Search code examples
javatomcatjbossload-balancinglighttpd

JBoss Clustering and Lighttpd Load Balancing displaying inconsistent behaviour


PROBLEM

We have two JBossAS 4.2.3 installed on separate machines and they are clustered. We also make use of Lighttpd that acts as load balancer, and is placed between our Tomcat servers (the Tomcat servers are not clustered) and the JBoss servers. Once all servers are up and running, the application runs flawlessly. If I bring down one JBoss server, the requests are redirected to the other server, as expected. My problem starts after I logout of the application. On trying to re-login into the application, I get an exception that says, Tomcat cannot connect to the server that was brought down.

SERVER SETUP

  1. Machine01 - Tomcat7
  2. Machine02 - Tomcat7
  3. Machine03 - JBoss 4.2.3
  4. Machine04 - JBoss 4.2.3
  5. Machine05 - Lighttpd 1.4.28

OTHER INFORMATION

  • All machines use Ubuntu 12.04 OS.
  • JBoss machines are clustered.
  • The EAR is dropped in the all/deploy folder.
  • The JBossAS are started using the following command - ./run.sh -b 0.0.0.0 -c all --partition=SomePartitionName &> /dev/null &.
  • Tomcat7 run as a service, hence they are started as sudo service tomcat7 start.
  • The Lighttpd is configured to work as a load balancer for the JBoss machines.
  • The following the mod_proxy configuration on lighttpd:

    server.modules += ( "mod_proxy" )
    proxy.balance = "fair"
    proxy.server = ( "" => (( "host" => "Machine03", "port" => 1100 ),
                           ( "host" => "Machine04", "port" => 1100 ))
    
  • The jndi.properties have the following entry

    java.naming.factory.initial=org.jnp.interfaces.NamingContextFactory
    java.naming.factory.url.pkgs=org.jboss.naming:org.jnp.interfaces
    java.naming.provider.url=Machine05:80
    

Unable to figure out why, after I bring down a machine and logout from the application, the Tomcats do not have a proxy-reference to the JBoss machines anymore.


Solution

  • I have got it solved now. Thanks to smallworld for pointing me to the right direction. What was happening was that we were caching the remote interfaces obtained from the jndi lookup. Now from what I understand, this remote interface points to only one particular server from the cluster. (We were thinking that the remote interface would be smart enough to identify that the server is down. Looks like that smartness is somewhere with the initial context when you do the lookup). So once the server is brought down, any ejb call made to that remote interface would land up connecting to the server that was brought down. So to solve it, we stopped caching the remote interface and do a lookup every time we need the services of that EJB. If the any server is down, the lookup would return the remote interface of the server that is up and running.
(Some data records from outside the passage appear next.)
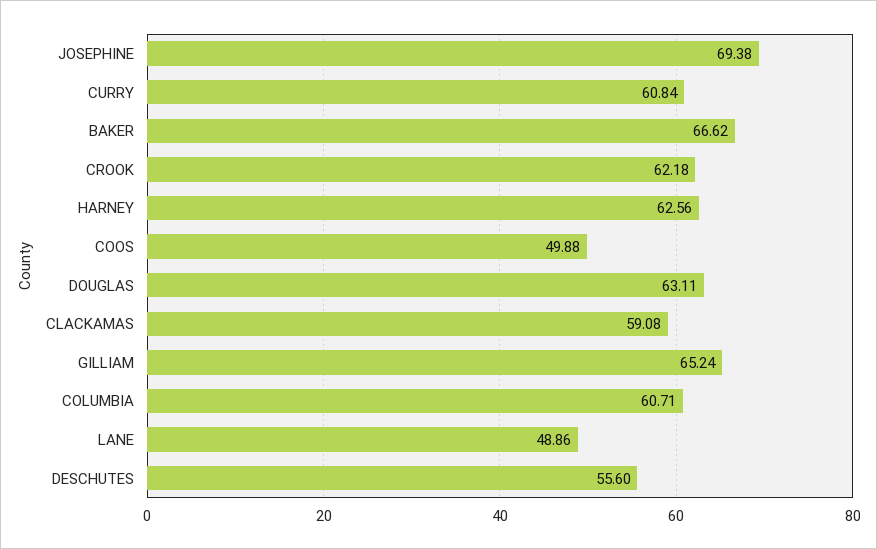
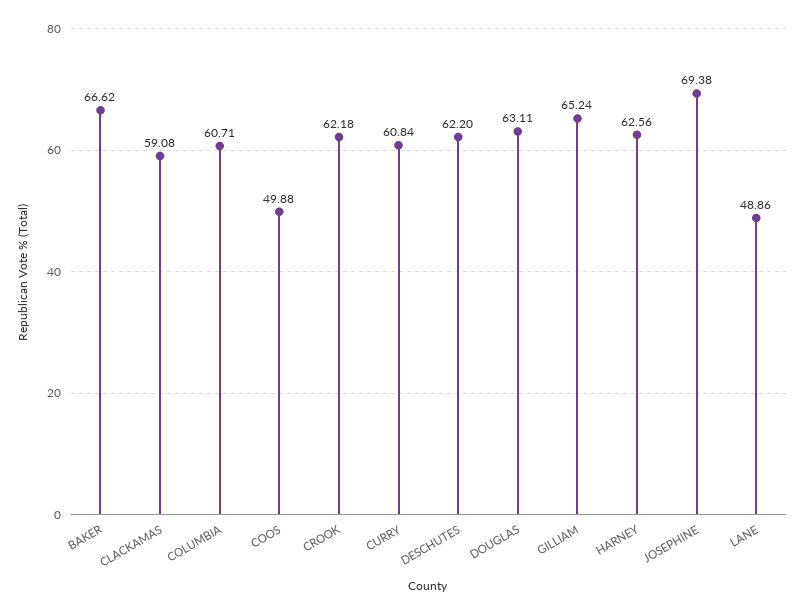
DESCHUTES: 55.6 -> 62.2

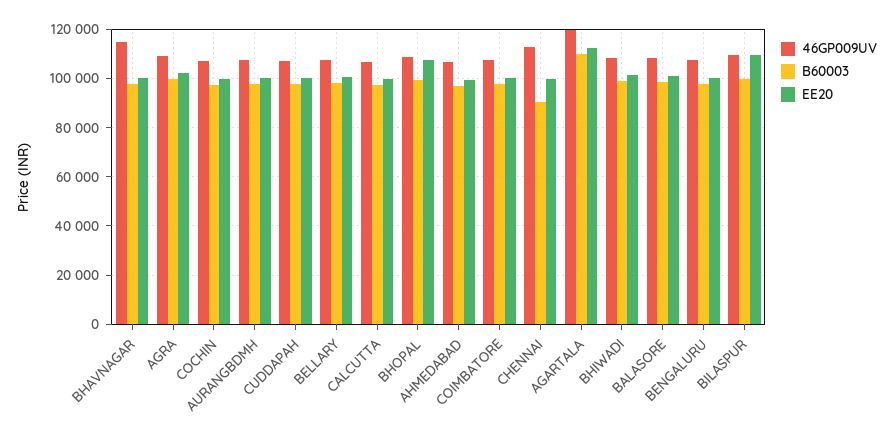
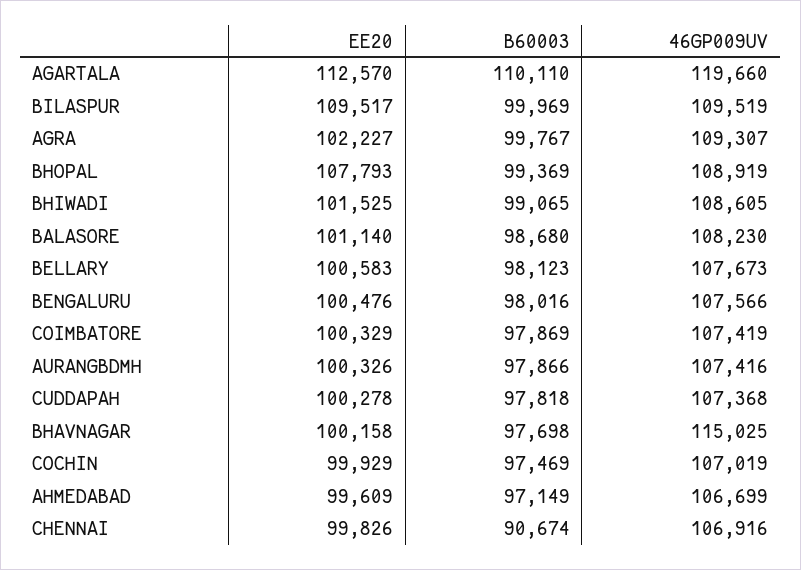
46GP009UV, CALCUTTA: 107500 -> none
B60003, CALCUTTA: 97500 -> none
EE20, CALCUTTA: 100000 -> none
46GP009UV, CHENNAI: 112500 -> 106916

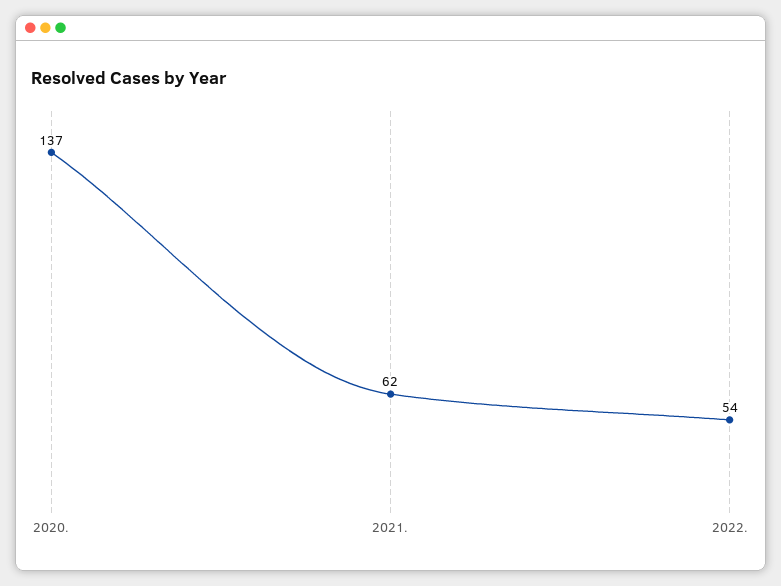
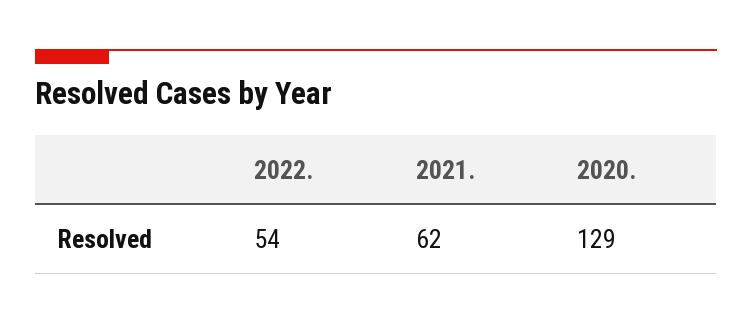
2020.: 137 -> 129

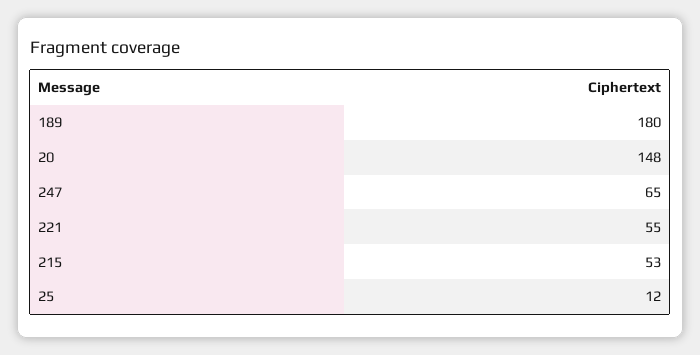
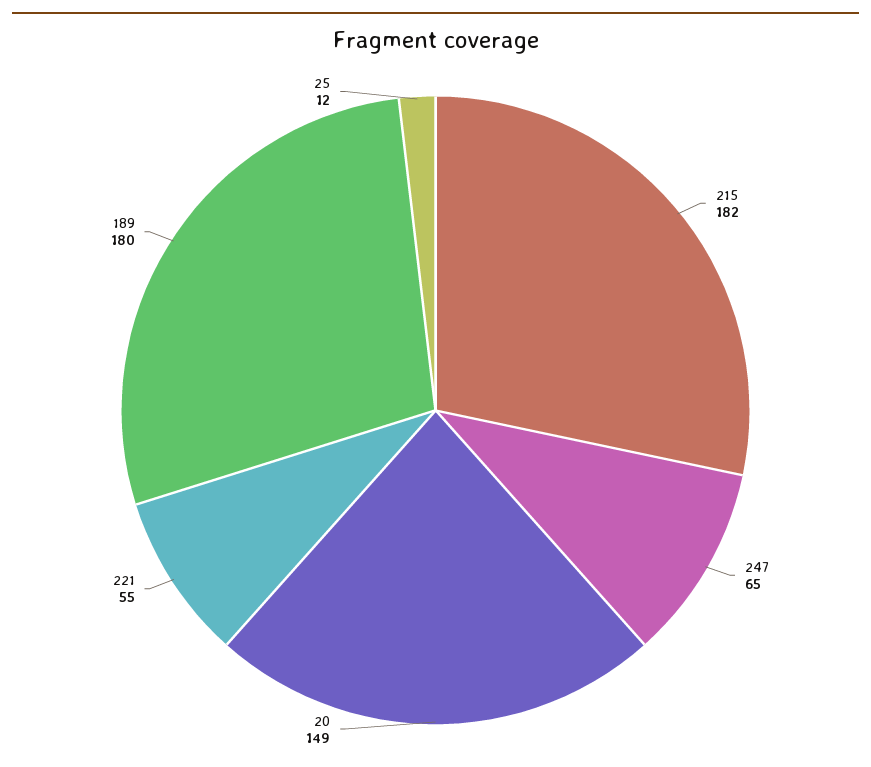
20: 148 -> 149
215: 53 -> 182

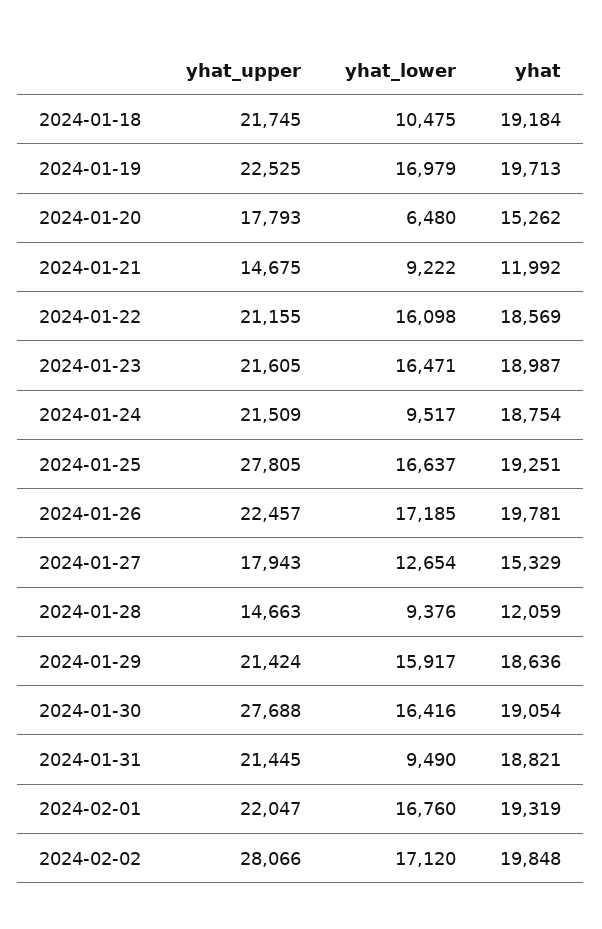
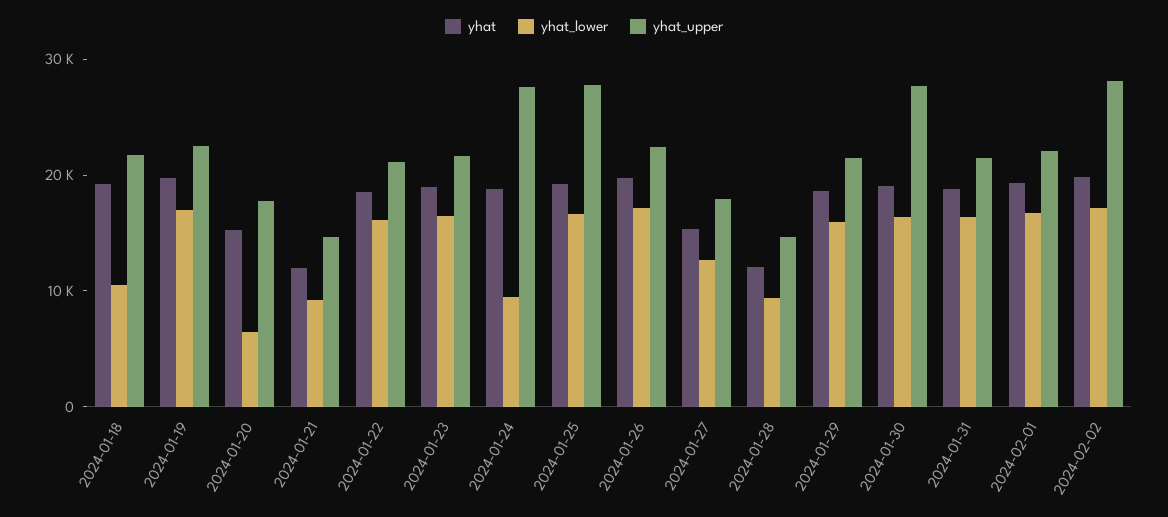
yhat_upper, 2024-01-24: 21509 -> 28000
yhat_lower, 2024-01-31: 9490 -> 16000

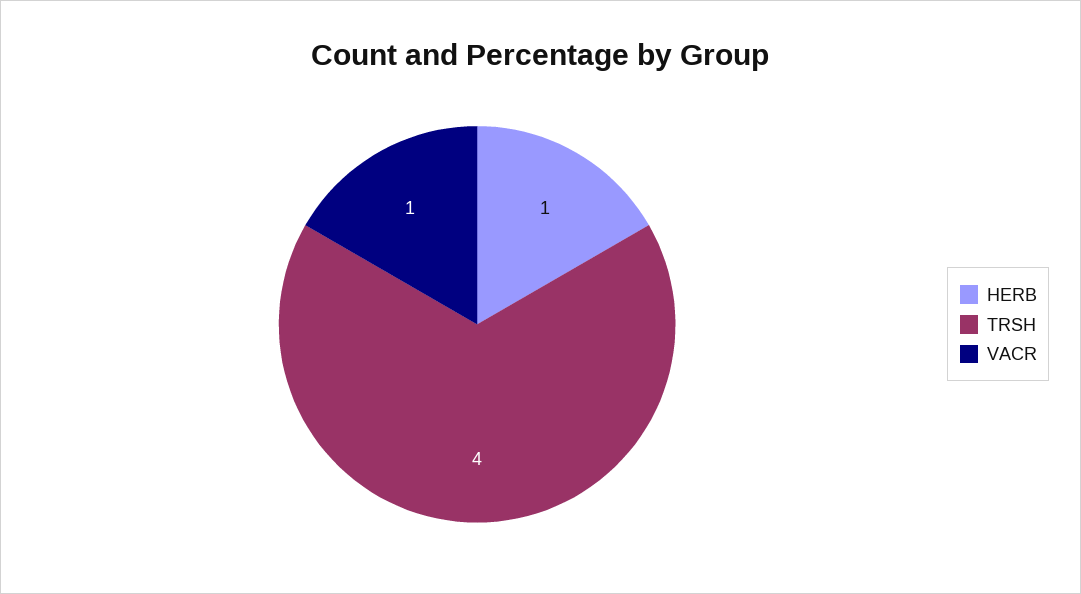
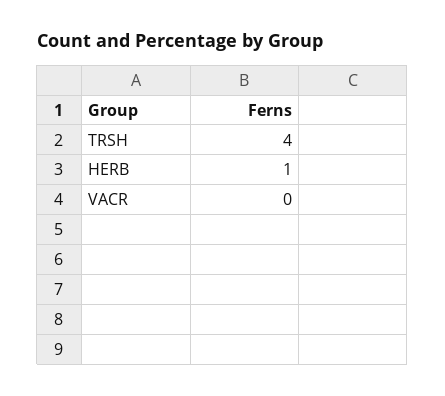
VACR: 1 -> 0

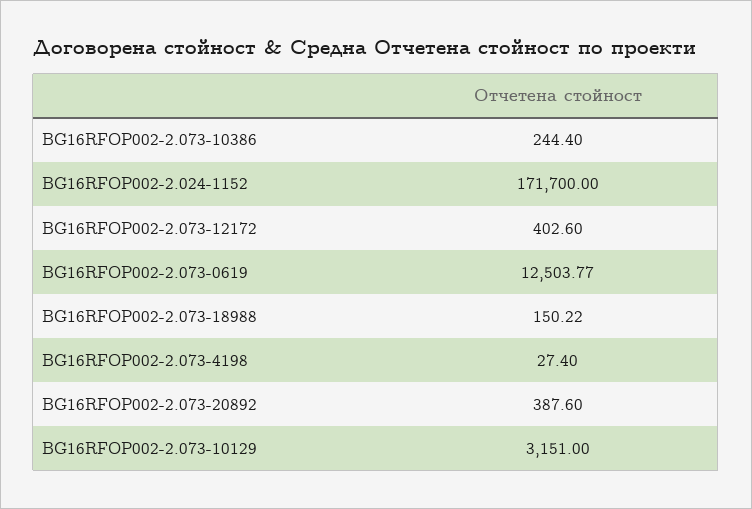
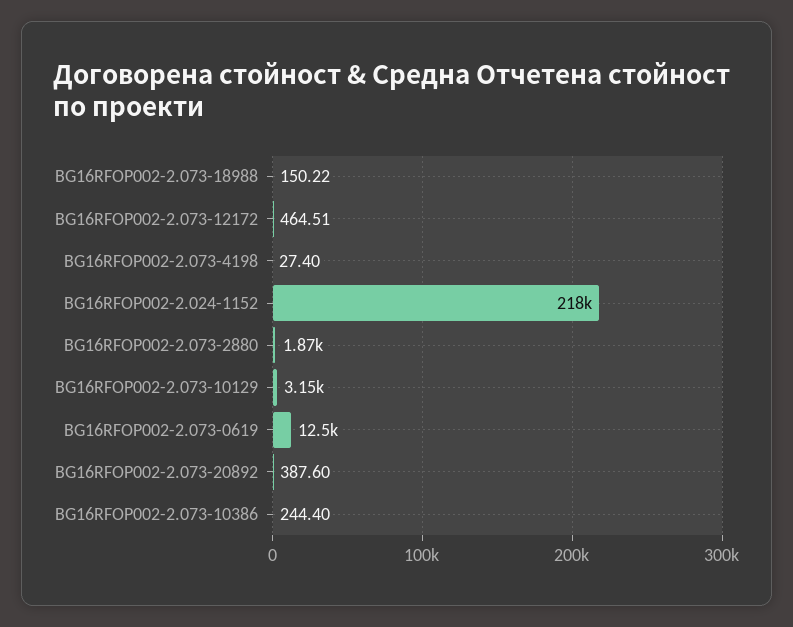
BG16RFOP002-2.024-1152: 171700 -> 218000
BG16RFOP002-2.073-12172: 402.6 -> 464.51
BG16RFOP002-2.073-2880: none -> 1870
With this the cluster works flawlessly! So, guys your code should look something like this:

        // Some where at class level we have the following map declared
        private static final Map remoteEJBHashMap = new HashMap(100, 0.9f);
    
    public static final <T> T getEJBInterface(String jndiLookupName) {
        String jndiName = jndiLookupMap.get(jndiLookupName);
        T ejbInterface = null;
        //T ejbInterface = (T) remoteEJBHashMap.get(jndiLookupName);
        //if (ejbInterface == null) {
            try {
                ejbInterface = (T) ctx.lookup(jndiName);
            } catch (NamingException e) {
                throw new RuntimeException(e);
            }
            //remoteEJBHashMap.put(jndiLookupName, ejbInterface);
        //}
        return ejbInterface;
    }
    

    The commented lines are the ones that caused the issue. Now the only thing left for me to research is a better solution to this if there is any.